We’ve all heard about ethical shopping – in fact we can’t escape from it. It seems virtually impossible to keep up with which high street chains use slave labour, which banks invest ethically, and which budget supermarket gives their battery chickens the best quality of life. Instead I propose a new concept – Ethical Clubbing. Eclectric at Love Bar on a Thursday donates a third of its profits to RAG charities, so it is possible to get that smug, feel-good charity feeling while drinking yourself into oblivion and throwing some dodgy shapes on a dance floor. Despite your pile of unwritten essays, and the fact that you promised your housemates you’d clean the kitchen, a night on the tiles with your student loan in tow would instantly make you a model citizen.
And if VK ices and sweat isn’t your scene, then the Hands up for Darfur Fashion show in Trinity might be more up your street. The event in first week of Trinity hopes to exceed the staggering £50,000 total raised at last year’s Hands up for Darfur Ball, and looks to be one of Trinity’s hottest social events. Fashionably FAIR is also geared up to set the Oxford catwalk ablaze. Following in the footsteps of last year’s sell out event Fashionably RED, which raised £1500 for Aids and HIV charity Avert, the event in third week of Trinity is promoting and selling fair trade and ethical clothing.

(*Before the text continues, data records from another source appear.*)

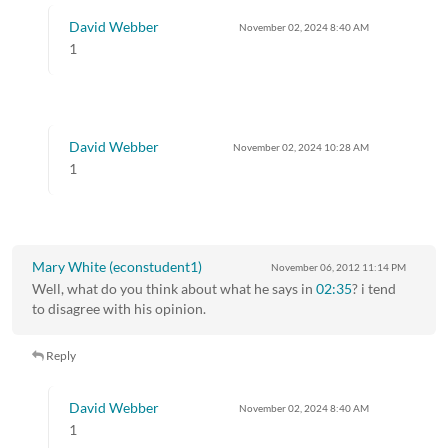
David Webber
November 02, 2024
8:40 AM
1
David Webber
November 02, 2024
10:28 AM
1
Mary White (econstudent1)
November 06, 2012
11:14 PM
Well, what do you think about what he says in
02:35
? i tend
to disagree with his opinion.
Reply
David Webber
November 02, 2024
8:40 AM
1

Whilst we can neither escape nor forget Mr Big Issue and his guilt inducing pleas, there are other ways to be a ‘good’ Oxford citizen. You don’t have to be six foot and gorgeous to get involved in a fashion show (always more of a spectator sport); public nudity can become instantly acceptable if you strip off and pose naked in a charity calendar (for the exhibitionists amongst you) and pulling that fit grad student in a charity kiss-o-gram is fun that won’t ruin your reputation on a bogsheet…
The options are endless, so I urge people to get up and get involved. While being charitable can make someone a better person, it doesn’t have to make them boring… and it certainly doesn’t have to make them well behaved.